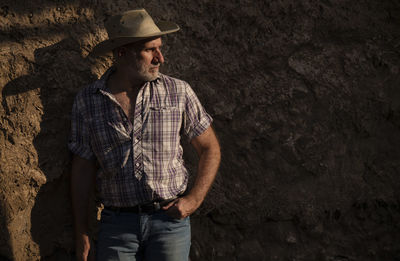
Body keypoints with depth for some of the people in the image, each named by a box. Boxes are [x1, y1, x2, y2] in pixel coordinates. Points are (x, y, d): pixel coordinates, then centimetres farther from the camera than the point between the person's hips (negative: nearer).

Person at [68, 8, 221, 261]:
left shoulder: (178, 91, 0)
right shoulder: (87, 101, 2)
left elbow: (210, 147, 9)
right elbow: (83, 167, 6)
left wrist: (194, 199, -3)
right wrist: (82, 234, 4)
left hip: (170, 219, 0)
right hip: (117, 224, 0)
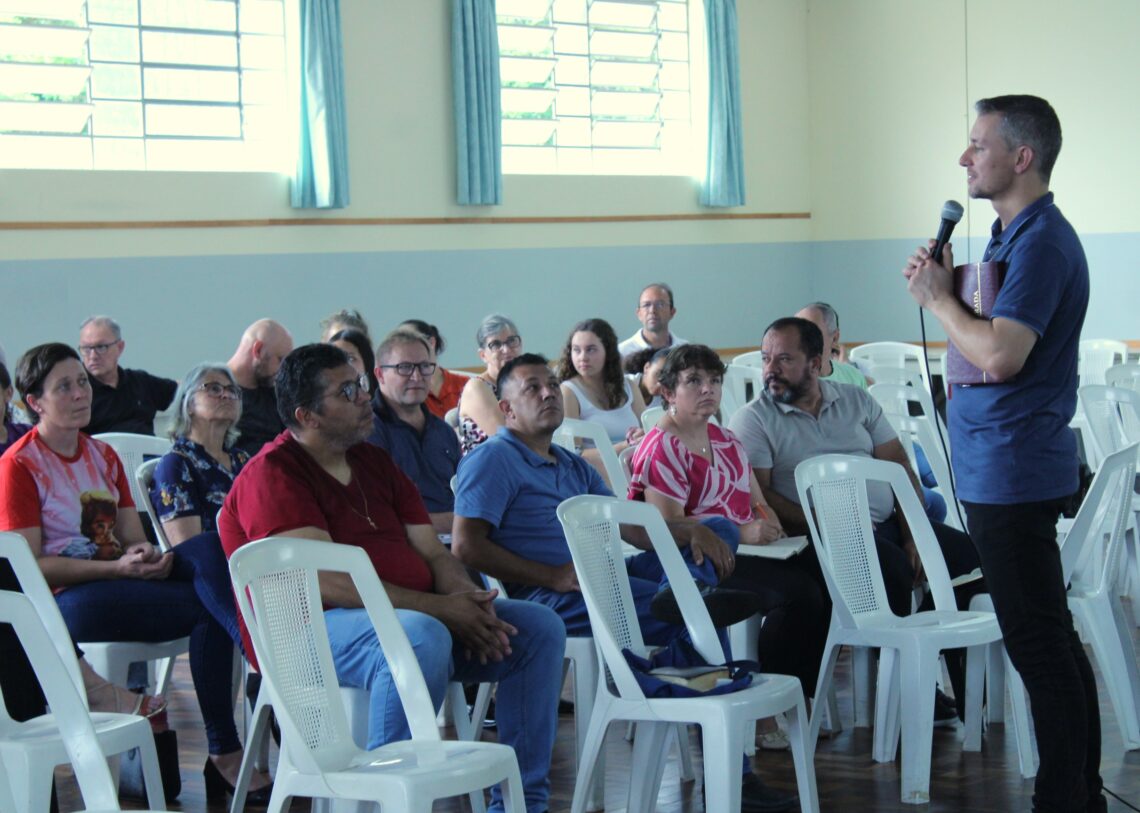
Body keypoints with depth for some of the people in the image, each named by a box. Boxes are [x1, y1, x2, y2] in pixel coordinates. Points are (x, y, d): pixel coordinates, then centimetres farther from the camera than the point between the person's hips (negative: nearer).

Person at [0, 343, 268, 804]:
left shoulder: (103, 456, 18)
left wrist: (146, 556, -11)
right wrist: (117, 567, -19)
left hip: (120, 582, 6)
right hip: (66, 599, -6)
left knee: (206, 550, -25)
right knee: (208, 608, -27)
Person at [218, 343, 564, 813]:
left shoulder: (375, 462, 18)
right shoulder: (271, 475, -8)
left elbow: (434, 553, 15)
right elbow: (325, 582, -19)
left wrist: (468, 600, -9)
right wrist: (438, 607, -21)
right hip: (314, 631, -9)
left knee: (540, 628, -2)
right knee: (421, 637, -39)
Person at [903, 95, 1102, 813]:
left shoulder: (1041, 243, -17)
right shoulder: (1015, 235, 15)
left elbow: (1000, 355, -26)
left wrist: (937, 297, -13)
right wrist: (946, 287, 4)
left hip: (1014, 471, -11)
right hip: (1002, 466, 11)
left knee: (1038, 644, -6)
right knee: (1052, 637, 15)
────────────────────
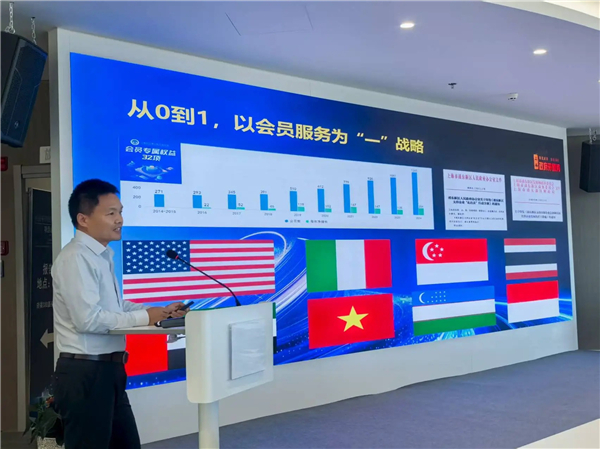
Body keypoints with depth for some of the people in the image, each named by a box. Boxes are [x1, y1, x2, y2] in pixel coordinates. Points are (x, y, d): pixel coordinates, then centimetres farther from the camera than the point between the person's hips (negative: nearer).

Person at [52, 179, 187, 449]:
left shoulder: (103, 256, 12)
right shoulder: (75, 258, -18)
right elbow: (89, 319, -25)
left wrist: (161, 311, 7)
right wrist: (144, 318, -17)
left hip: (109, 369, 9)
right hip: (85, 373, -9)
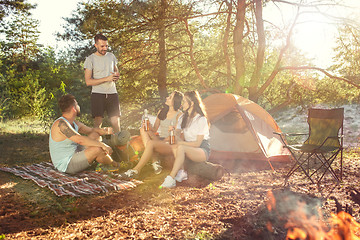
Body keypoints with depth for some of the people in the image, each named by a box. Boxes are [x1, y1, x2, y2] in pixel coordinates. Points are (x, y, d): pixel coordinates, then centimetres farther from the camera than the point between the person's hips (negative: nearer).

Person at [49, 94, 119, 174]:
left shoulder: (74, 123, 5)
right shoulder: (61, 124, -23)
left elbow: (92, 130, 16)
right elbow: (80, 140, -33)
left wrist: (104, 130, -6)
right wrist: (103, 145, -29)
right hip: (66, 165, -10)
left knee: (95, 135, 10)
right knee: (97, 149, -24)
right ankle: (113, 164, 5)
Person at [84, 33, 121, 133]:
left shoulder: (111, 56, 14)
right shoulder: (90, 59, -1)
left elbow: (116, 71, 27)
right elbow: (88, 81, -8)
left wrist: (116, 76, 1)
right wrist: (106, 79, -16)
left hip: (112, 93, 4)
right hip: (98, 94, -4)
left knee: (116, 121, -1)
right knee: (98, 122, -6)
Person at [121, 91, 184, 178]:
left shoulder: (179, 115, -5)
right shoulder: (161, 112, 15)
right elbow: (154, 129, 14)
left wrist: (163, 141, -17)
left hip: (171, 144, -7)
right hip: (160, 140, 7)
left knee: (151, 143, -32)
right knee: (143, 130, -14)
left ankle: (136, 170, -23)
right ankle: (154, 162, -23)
────────────────────
[PROBLEM DESCRIPTION] Switch "wrist" to "hand" in the listing lines between the one holding "right hip: (85, 373, -9)" and the one holding "right hip: (66, 165, -10)", inclusive, and give those lines back with nothing else changed. Leave the pictures out.

[REPLY]
right hip: (85, 373, -9)
Body keypoints with depth for some of the people in the image, each named by a box. Boxes are [x1, y1, x2, y2] in pixel coordinates. Points are (x, y, d): pixel coordinates, then centimetres farther from the camera than the point between the person's hips (negative: nearer).

Person at [49, 94, 119, 174]:
left shoulder: (74, 123, 5)
right shoulder: (61, 124, -23)
left elbow: (92, 130, 16)
right elbow: (80, 140, -33)
left hand: (104, 130, -6)
right hand: (103, 145, -29)
right hip: (66, 165, -10)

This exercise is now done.